Provided text:

====

Countries slam Pyongyang on human rights issue
GENEVA - North Korea on Monday faced a barrage of demands from western countries to open up to international organizations and independent monitors to improve its human rights situation.
During a hearing at the UN Human Rights Council, France, Australia and Britain called on Pyongyang to work with UN organizations and aid agencies to help feed its population and provide essential medical aid.
But North Korea’s representative dismissed many of the allegations made against his country as “fabricated”.
The United States was among others that asked North Korea to grant access for the United Nations Special Rapporteur on Human Rights and allow an independent assessment of the situation in the isolated country. “The lack of remedies or transparent accountability in dealing with allegations of abuse makes it difficult for foreign governments to accurately assess the human rights situation in the DPRK,” said Robert King, the US special envoy for North Korea human rights issues.
The slew of recommendations were made during the 47 member council’s Universal Periodic Review - a study of its human rights record which all 192 member states of the UN must submit to every four years.
During the session on North Korea, countries also raised concerns about “serious human rights violations.” These included reports of child labor, executions, the detention of political prisoners and torture.

====

Information shown:
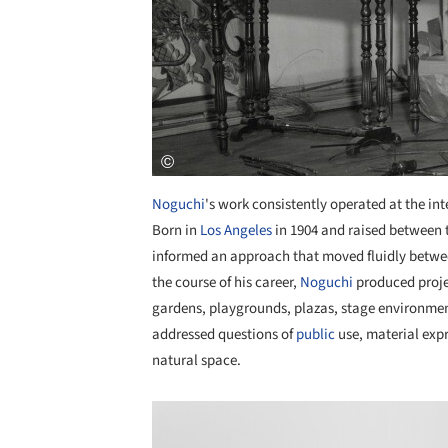
Noguchi
's work consistently operated at the int
Born in
Los Angeles
in 1904 and raised between
informed an approach that moved fluidly betwee
the course of his career,
Noguchi
produced projec
gardens, playgrounds, plazas, stage environment
addressed questions of
public
use, material expr
natural space.
Save this picture!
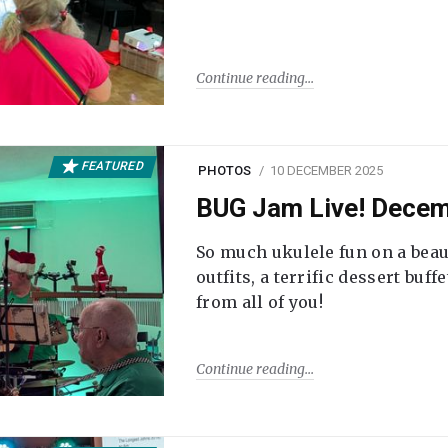
Continue reading
FEATURED
PHOTOS
10 DECEMBER 2025
BUG Jam Live! Dece
So much ukulele fun on a beau
outfits, a terrific dessert buf
from all of you!
Continue reading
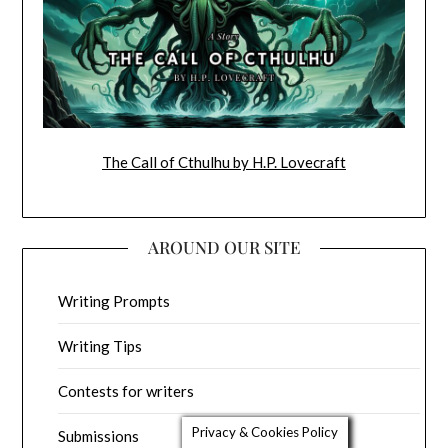
The Call of Cthulhu by H.P. Lovecraft
AROUND OUR SITE
Writing Prompts
Writing Tips
Contests for writers
Privacy & Cookies Policy
Submissions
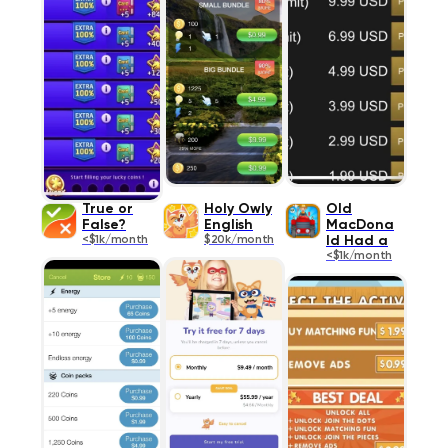
True or
Holy Owly
Old
False?
English
MacDona
<$1k/month
$20k/month
ld Had a
<$1k/month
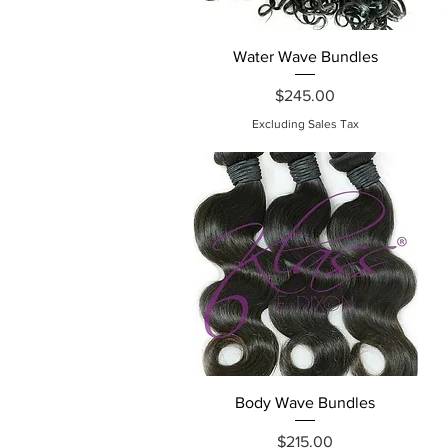
Quick View
Water Wave Bundles
Price
$245.00
Excluding Sales Tax
Quick View
Body Wave Bundles
Price
$215.00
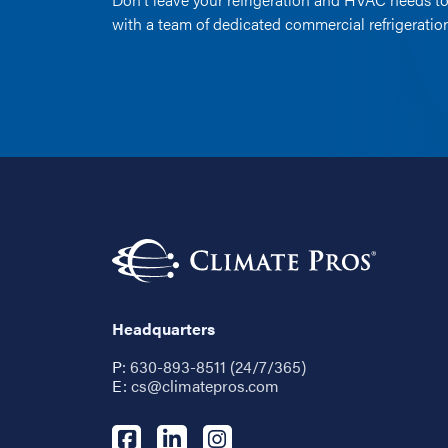
with a team of dedicated commercial refrigerati
Headquarters
P:
630-893-8511 (24/7/365)
E:
cs@climatepros.com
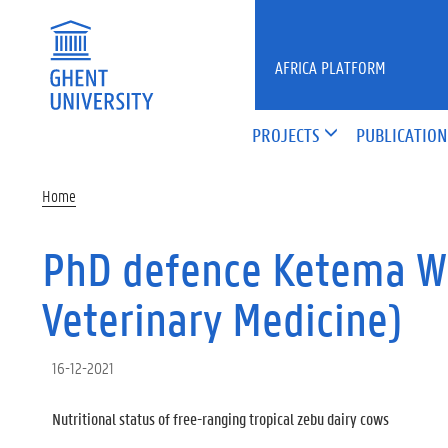
Skip to main content
AFRICA PLATFORM
PROJECTS
PUBLICATION
Home
PhD defence Ketema Wo
Veterinary Medicine)
16-12-2021
Nutritional status of free-ranging tropical zebu dairy cows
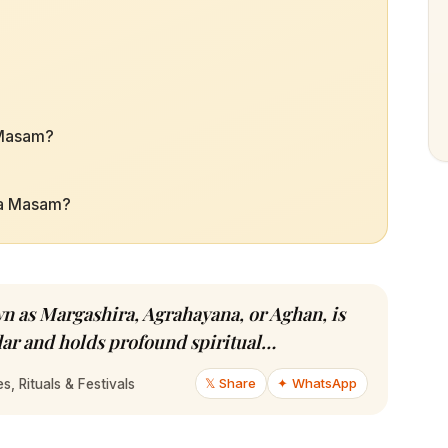
 Masam?
ha Masam?
 as Margashira, Agrahayana, or Aghan, is
dar and holds profound spiritual…
𝕏 Share
✦ WhatsApp
, Rituals & Festivals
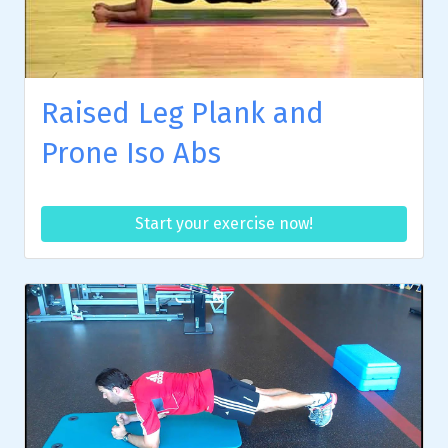
Raised Leg Plank and
Prone Iso Abs
Start your exercise now!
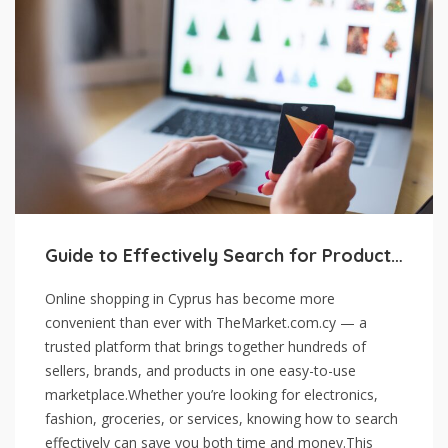
Guide to Effectively Search for Products on TheMarket.com.cy
Online shopping in Cyprus has become more
convenient than ever with TheMarket.com.cy — a
trusted platform that brings together hundreds of
sellers, brands, and products in one easy-to-use
marketplace.Whether you’re looking for electronics,
fashion, groceries, or services, knowing how to search
effectively can save you both time and money.This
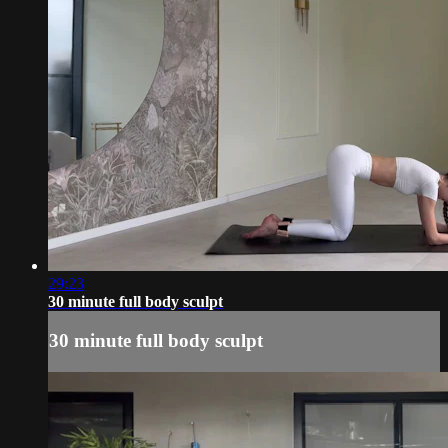
29:23
30 minute full body sculpt
30 minute full body sculpt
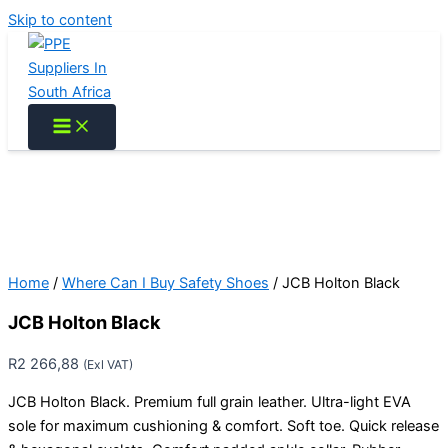
Skip to content
Home
/
Where Can I Buy Safety Shoes
/ JCB Holton Black
JCB Holton Black
R
2 266,88
(Exl VAT)
JCB Holton Black. Premium full grain leather. Ultra-light EVA
sole for maximum cushioning & comfort. Soft toe. Quick release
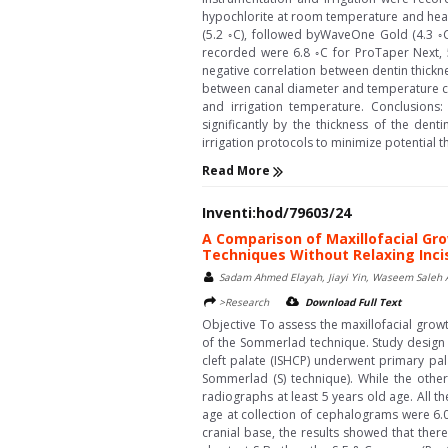
hypochlorite at room temperature and heat
(5.2 ◦C), followed byWaveOne Gold (4.3 ◦C
recorded were 6.8 ◦C for ProTaper Next, 5
negative correlation between dentin thickn
between canal diameter and temperature cha
and irrigation temperature. Conclusions:
significantly by the thickness of the dent
irrigation protocols to minimize potential 
Read More
Inventi:hod/79603/24
A Comparison of Maxillofacial Gro
Techniques Without Relaxing Incis
Sadam Ahmed Elayah, Jiayi Yin, Waseem Saleh 
>Research
Download Full Text
Objective To assess the maxillofacial grow
of the Sommerlad technique. Study design 
cleft palate (ISHCP) underwent primary pal
Sommerlad (S) technique). While the other 
radiographs at least 5 years old age. All 
age at collection of cephalograms were 6.03
cranial base, the results showed that there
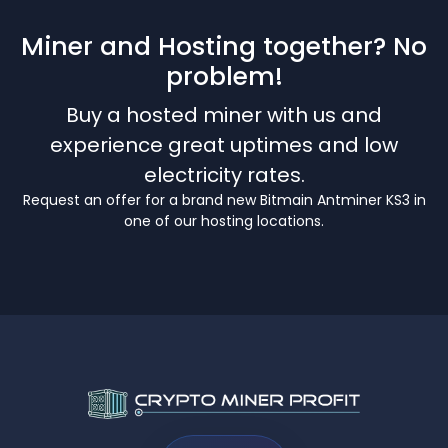
Miner and Hosting together? No
problem!
Buy a hosted miner with us and
experience great uptimes and low
electricity rates.
Request an offer for a brand new Bitmain Antminer KS3 in
one of our hosting locations.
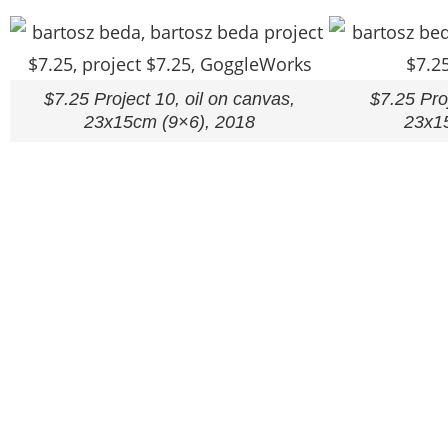
$7.25 Project 10, oil on canvas,
$7.25 Proj
23x15cm (9×6), 2018
23x1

====

Problem details:
Continue the news report on the UN Human Rights Council review of North Korea, starting after its last sentence.

Output for this exercise:
“We are concerned by the failure of the DPRK government to meet [the people’s] basic needs,” said an Australian diplomat. Pyongyang “needs to allow international agencies to do their work,” the diplomat added.
Japan and South Korea also pressed North Korea about the fate of some of their citizens they said had been abducted by Pyongyang.
In response, North Korean ambassador Ri Tcheul accused countries of repeating “fabricated” information.
“Personally I think some distinguished representatives are just repeating or echoing information fabricated and spread by others as if they have seen or witnessed it themselves,” he said.
Members of the North Korean delegation insisted that “the issue of serious malnutrition is a thing of the past,” and that “the issue of abduction does not exist.” They also bristled at accounts of human rights violations in North Korea.